『MyGO!!!!!』のストーリーに「自分の人生を差し出そう」
――『It’s MyGO!!!!!』は、視聴者も想定外のシリアスなドラマになりました。
綾奈 最初にプロデューサーから「がっつりシリアスなドラマが見たい」という依頼がありました。それを聞いて「自分の人生を差し出そう」と思ったんです。それが「一生、バンドしてくれる?」というセリフにもつながっていくのですが。
――つまり、実体験が反映されているわけですね。
綾奈 はい。お話をいただいた当時、燈(ともり)みたいに人間関係で裏切られ、人間不信に陥っていました。その気持ちを、燈に背負ってもらった感覚はあります。
――キャラクターに託すことにしたと。
綾奈 虚実の実のあるドラマが描けるのではないかと期待して。世間に自分の状況を説明したいということではなく、こういう経験って誰にでも起きると思うし、私自身も悩んでいる真っ最中だから、どこへ向かうかまったくわからない。そういうものと向き合いながら物語を作っていくのは面白いだろうなと思いました。なので、スタート地点では、燈の心境がどこに行くのかわからなかったのですが、終盤で「あ、ここまでたどり着いた」と気持ちが整理できたんです。第11話で愛音(あのん)の家で衣装を作るとき、燈が「一生の話」をするじゃないですか。あの結論は、自分が悩んでいる時期には見つけられなかったものだったんです。

**課題一覧:**
#1 このインタビューについて、次の問いに答えてください。
(a) プロデューサーからはどんな依頼がありましたか?
(b) 話をもらった当時、綾奈はどんな状態に陥っていましたか?
(c) 燈が「一生の話」をするのは第何話の、どんな場面ですか?
#2 このインタビューのうち、「綾奈 最初にプロデューサーか」を含む語句で始まり「ってもらった感覚はあります。」で終わる部分を、「人間不信」を「疑心暗鬼」に入れ替えて書き直してください。
#3 このインタビューで「」にくくられている語句をすべて挙げると、何になりますか?同じ語句は一つにまとめてください。
エントリはどの課題にも使いません。

**掲載エントリ一覧:**
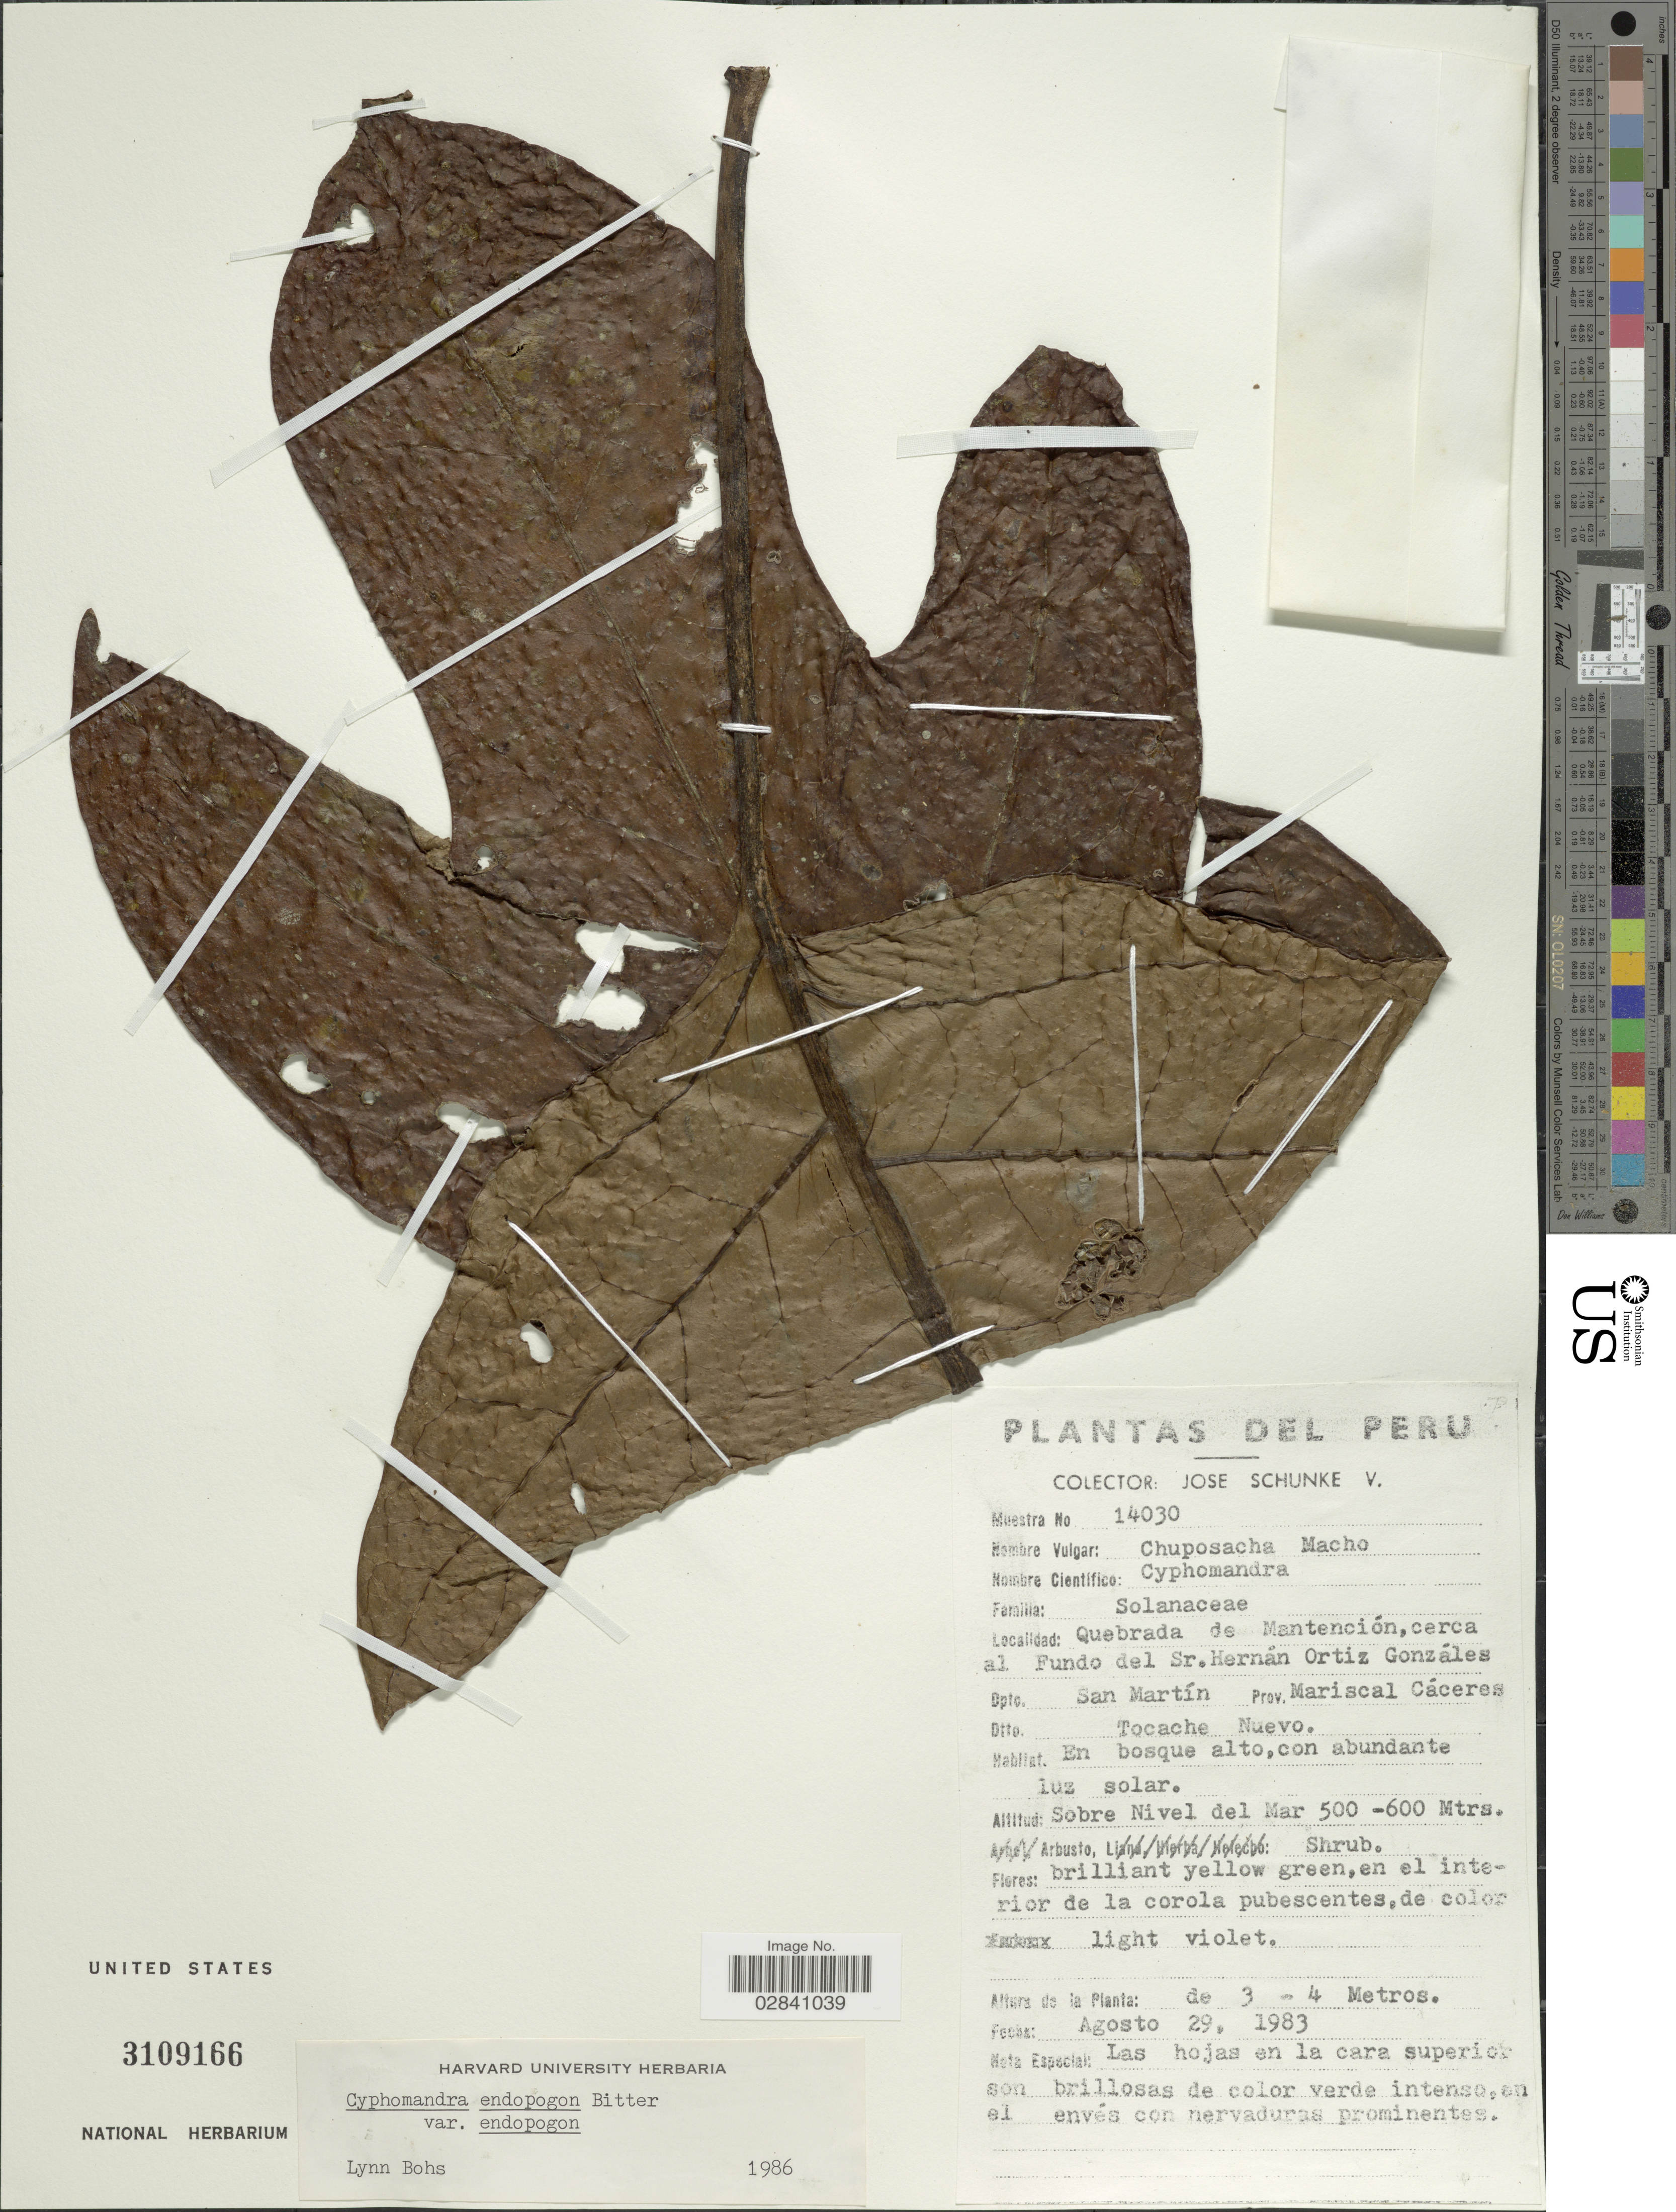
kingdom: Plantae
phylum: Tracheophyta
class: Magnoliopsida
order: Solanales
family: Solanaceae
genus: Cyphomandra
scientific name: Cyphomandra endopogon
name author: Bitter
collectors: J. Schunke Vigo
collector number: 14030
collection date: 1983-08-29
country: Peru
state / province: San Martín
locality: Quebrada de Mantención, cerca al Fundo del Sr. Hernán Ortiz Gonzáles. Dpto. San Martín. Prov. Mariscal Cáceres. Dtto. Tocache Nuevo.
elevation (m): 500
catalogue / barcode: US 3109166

**各課題の解答:**
#1
(a) 「がっつりシリアスなドラマが見たい」という依頼です。
(b) 燈のように人間関係で裏切られ、人間不信に陥っていました。
(c) 第11話で、愛音の家で衣装を作る場面です。

#2
綾奈 最初にプロデューサーから「がっつりシリアスなドラマが見たい」という依頼がありました。それを聞いて「自分の人生を差し出そう」と思ったんです。それが「一生、バンドしてくれる?」というセリフにもつながっていくのですが。
――つまり、実体験が反映されているわけですね。
綾奈 はい。お話をいただいた当時、燈(ともり)みたいに人間関係で裏切られ、疑心暗鬼に陥っていました。その気持ちを、燈に背負ってもらった感覚はあります。

#3
自分の人生を差し出そう
がっつりシリアスなドラマが見たい
一生、バンドしてくれる?
あ、ここまでたどり着いた
一生の話